Measuring torque on a power shaft is more difficult because the requirement is dynamic. The best way is to instrument-load with a torque cell and measure the torque under operating conditions. Component manufacturers usually have these data available. A shaft efficiency of about 90 percent should be attainable for most applications; therefore, increasing the output torque by about 10 percent leads to the input torque.

The shaft path should then be examined.A drawing should be made that shows the path in a true view. The MOR should be determined from this drawing. A full-scale prototype can be used. The length of the shaft can also be determined at this time.

For power shafts, the operating speed is generally given. For remote-control shafts, in which the speed is essentially zero, the amount of torsional deflection acceptable between the turning device and the turned device is the important consideration.

Used intelligently, flexible shafts are the product designer’s allies. They are more flexible than universal joints; they are more versatile than gear systems because they are totally unaffected by the exact angle or offset necessary; finally, flexible shafts offer an inherent shock absorption capability, ease of installation, and maintenance unmatched by other forms of rotary-motion transmission.

However, flexible shafts do have to be treated carefully if they are to provide the service life built into them. They cannot be bent completely out of shape and must be used at radii equal to or greater than the MOR specified by the manufacturer.

They should be secured approximately every 18 in (46 cm) to prevent the possibility of helixing. They must be lightly lubricated as preventive maintenance at regular intervals. Replacement must match the original design because a remote-control shaft is not interchangeable with a power shaft.

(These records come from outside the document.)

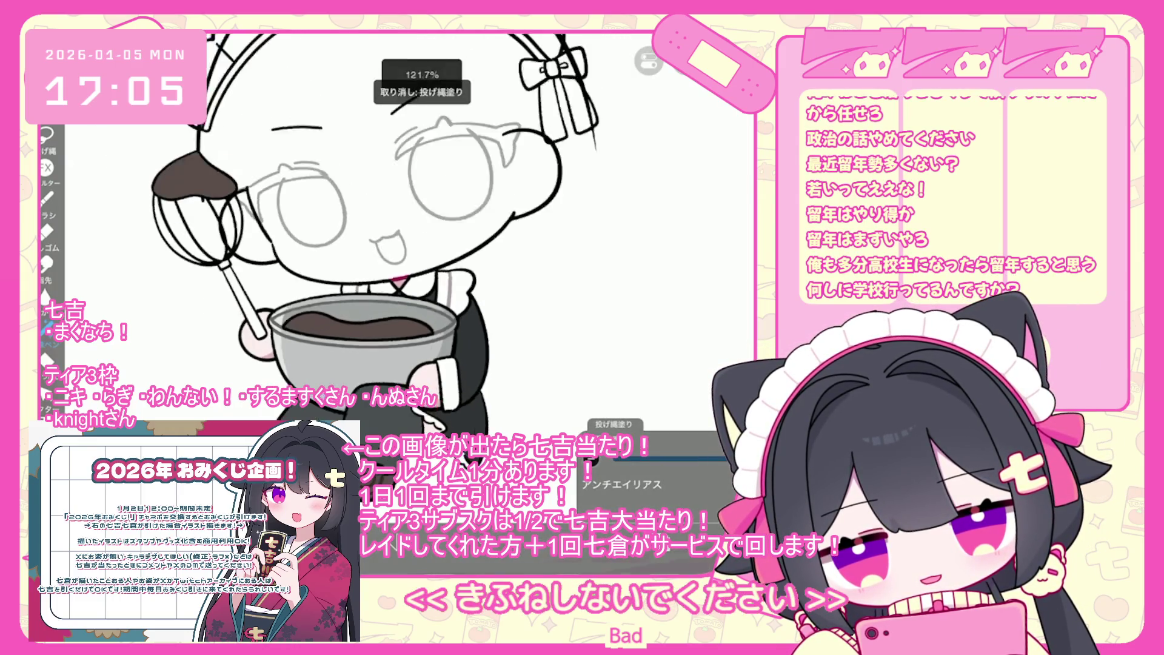
Step: Make layer 9 active and undo its most recent lasso fill
scroll(424, 243, "down", 3)
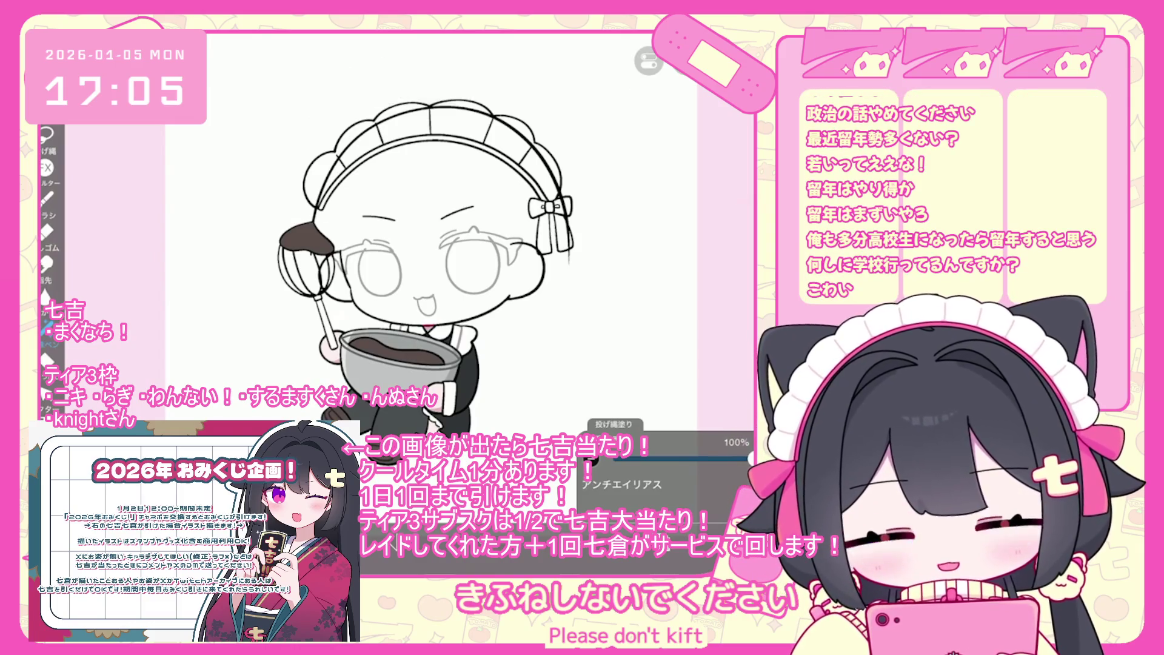
key("l")
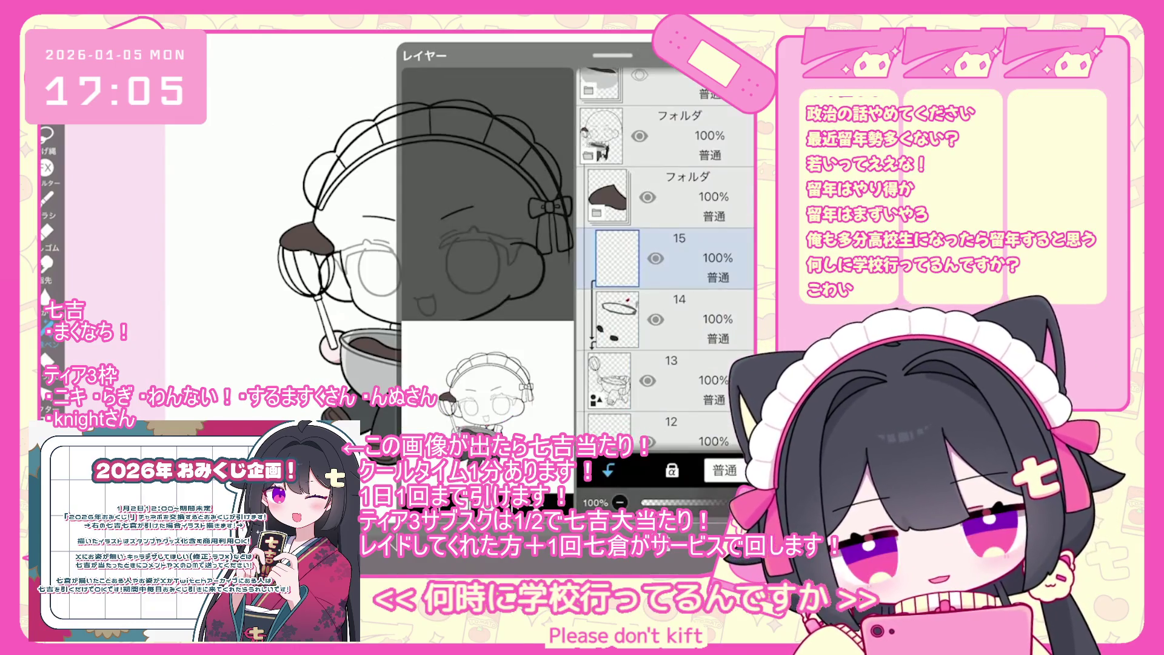
scroll(665, 261, "down", 5)
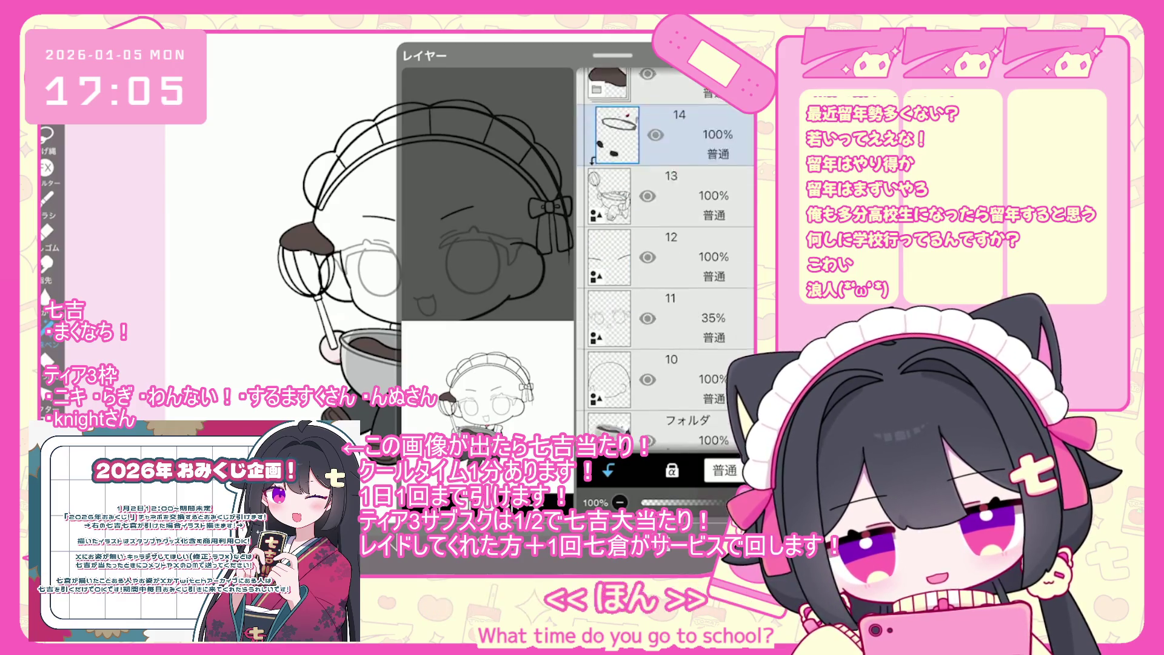
scroll(665, 255, "down", 1)
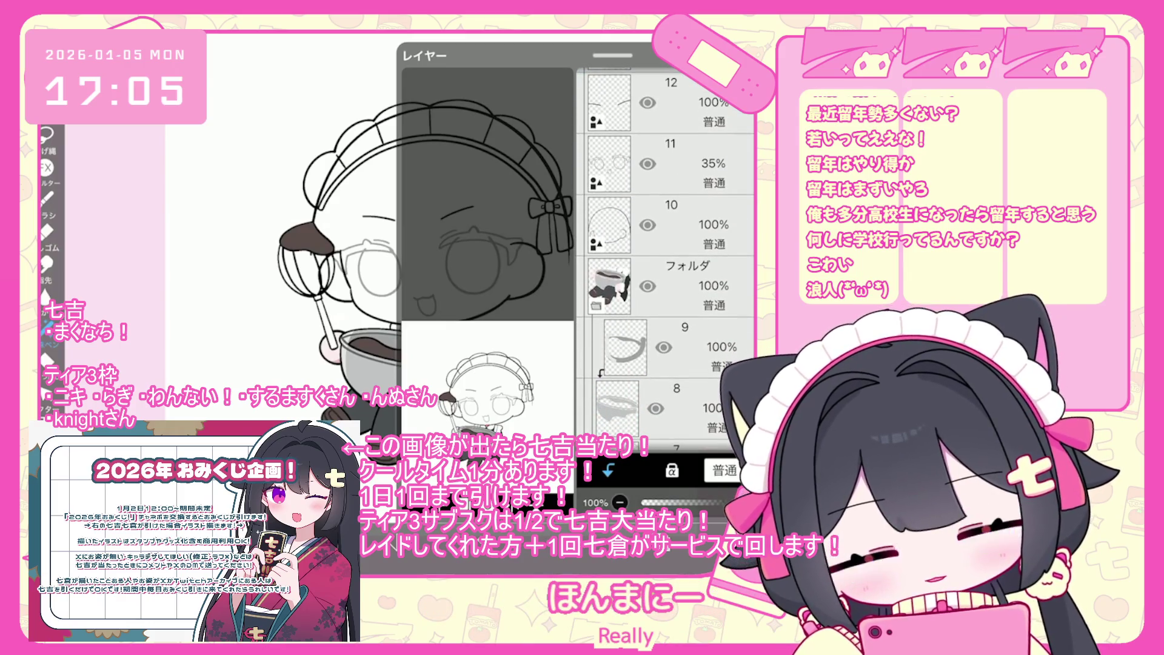
left_click(667, 347)
scroll(665, 273, "down", 2)
key("l")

The type of service expected must be clearly specified. Two differently built shafts, even of the same diameter and length, are not interchangeable. Above all, flexible shafts must be designed for the task they are to perform. For this reason, early consultation between the user’s engineering department and the shaft manufacturer is highly recommended.

Follow these simple, basic suggestions, and the design flexibility of a rotary-motion flexible shaft will be applied to utmost advantage.